Several states and cities have also documented increases in vaccination rates since issuing mandates.

In Maryland, the number of workers at nursing homes who have received their first shot increased to 84 percent from 79 percent after Gov. Larry Hogan announced in mid-August that all employees at nursing homes and hospitals in the state would need to show proof of vaccination or adhere to rigorous testing for the virus.

Workers and contractors for the District of Columbia were told in early August that they had to be fully vaccinated by Sept. 19. At that time, 50 percent of workers reported being inoculated, but as of this week, the rate was 67 percent, said John Falcicchio, the city’s deputy mayor for planning and economic development.

Much of the private sector will also have to comply with new mandates, and some have moved ahead of the administration. After United Airlines announced last month that all of its roughly 67,000 U.S. employees must provide proof that they are vaccinated by Oct. 25 or face termination — the first major airline to issue such a mandate — more than half of employees who were unvaccinated have had shots, officials there said.

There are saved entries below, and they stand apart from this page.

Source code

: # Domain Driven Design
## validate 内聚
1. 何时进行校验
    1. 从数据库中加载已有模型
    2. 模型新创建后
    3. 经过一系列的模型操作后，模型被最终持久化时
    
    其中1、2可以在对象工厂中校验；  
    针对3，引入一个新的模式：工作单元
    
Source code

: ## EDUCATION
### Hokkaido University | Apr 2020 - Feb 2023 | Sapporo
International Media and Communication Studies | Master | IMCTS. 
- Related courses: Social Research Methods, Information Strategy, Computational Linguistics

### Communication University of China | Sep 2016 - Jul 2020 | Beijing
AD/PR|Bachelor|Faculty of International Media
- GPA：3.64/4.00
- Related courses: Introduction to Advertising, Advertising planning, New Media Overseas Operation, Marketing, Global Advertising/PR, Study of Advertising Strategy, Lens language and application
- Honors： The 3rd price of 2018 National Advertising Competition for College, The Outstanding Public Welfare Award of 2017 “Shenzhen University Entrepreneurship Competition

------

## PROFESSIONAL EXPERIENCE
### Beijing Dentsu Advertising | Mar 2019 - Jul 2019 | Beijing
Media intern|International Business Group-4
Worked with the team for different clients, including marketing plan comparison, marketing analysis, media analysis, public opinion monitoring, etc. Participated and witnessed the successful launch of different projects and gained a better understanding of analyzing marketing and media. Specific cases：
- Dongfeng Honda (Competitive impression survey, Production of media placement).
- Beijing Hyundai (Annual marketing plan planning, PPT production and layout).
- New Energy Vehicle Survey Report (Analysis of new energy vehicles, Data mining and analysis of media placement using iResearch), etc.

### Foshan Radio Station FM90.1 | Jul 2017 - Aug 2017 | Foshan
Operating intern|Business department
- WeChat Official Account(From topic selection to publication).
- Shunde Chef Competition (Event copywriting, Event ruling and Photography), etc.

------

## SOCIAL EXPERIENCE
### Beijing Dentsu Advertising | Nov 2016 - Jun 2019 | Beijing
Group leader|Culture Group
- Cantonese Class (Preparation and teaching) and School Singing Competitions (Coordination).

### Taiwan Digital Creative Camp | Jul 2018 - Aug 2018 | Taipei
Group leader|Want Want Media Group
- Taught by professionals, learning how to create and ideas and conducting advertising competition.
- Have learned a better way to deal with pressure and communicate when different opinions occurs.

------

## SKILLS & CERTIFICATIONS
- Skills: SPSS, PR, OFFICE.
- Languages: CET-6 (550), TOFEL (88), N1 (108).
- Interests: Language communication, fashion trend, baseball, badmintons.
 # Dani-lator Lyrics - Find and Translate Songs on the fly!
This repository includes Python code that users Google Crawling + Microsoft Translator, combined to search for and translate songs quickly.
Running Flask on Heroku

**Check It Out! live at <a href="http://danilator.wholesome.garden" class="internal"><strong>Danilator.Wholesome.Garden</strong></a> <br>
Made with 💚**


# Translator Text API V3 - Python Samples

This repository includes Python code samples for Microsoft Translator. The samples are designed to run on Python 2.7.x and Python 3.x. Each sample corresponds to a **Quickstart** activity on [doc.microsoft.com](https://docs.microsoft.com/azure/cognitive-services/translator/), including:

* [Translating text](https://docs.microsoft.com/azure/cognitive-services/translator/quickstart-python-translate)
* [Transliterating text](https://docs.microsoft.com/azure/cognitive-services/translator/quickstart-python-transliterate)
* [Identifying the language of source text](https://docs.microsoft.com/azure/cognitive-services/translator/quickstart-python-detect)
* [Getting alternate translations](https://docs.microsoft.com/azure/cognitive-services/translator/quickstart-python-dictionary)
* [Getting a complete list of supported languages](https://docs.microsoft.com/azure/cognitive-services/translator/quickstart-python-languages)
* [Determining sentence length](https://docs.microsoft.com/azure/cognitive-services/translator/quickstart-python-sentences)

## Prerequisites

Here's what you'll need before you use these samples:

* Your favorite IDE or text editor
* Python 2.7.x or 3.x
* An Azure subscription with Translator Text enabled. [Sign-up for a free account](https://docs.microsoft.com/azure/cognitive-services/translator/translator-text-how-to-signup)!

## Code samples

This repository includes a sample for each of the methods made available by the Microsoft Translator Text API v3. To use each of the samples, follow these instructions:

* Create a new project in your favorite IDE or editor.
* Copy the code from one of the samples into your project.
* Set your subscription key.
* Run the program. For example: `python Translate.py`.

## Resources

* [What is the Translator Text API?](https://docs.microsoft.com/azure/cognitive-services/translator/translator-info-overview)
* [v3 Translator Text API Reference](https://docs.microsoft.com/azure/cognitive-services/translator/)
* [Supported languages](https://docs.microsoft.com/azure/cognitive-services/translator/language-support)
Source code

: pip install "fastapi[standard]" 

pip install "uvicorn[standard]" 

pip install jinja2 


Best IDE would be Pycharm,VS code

Experts warn that it is too early to claim victory over a plan late in coming, or to be sure there will not be a large group of people who quit their jobs to avoid inoculation. “There is not great data,” said Alison M. Buttenheim, the scientific director of the Center for Health Incentives and Behavioral Economics at the University of Pennsylvania and an expert on mandates.

“But we know from other examples that people who really don’t want to vaccinate will go to great lengths to avoid mandates, including quitting their job or, in the case of school entry mandates, switching to home-schooling,” she said. “There is scant but growing evidence from Covid-19 vaccine mandates that health care systems can lose employees. What’s great in my opinion about a federal mandate is that it’s now much harder to switch jobs in order to avoid the mandate.”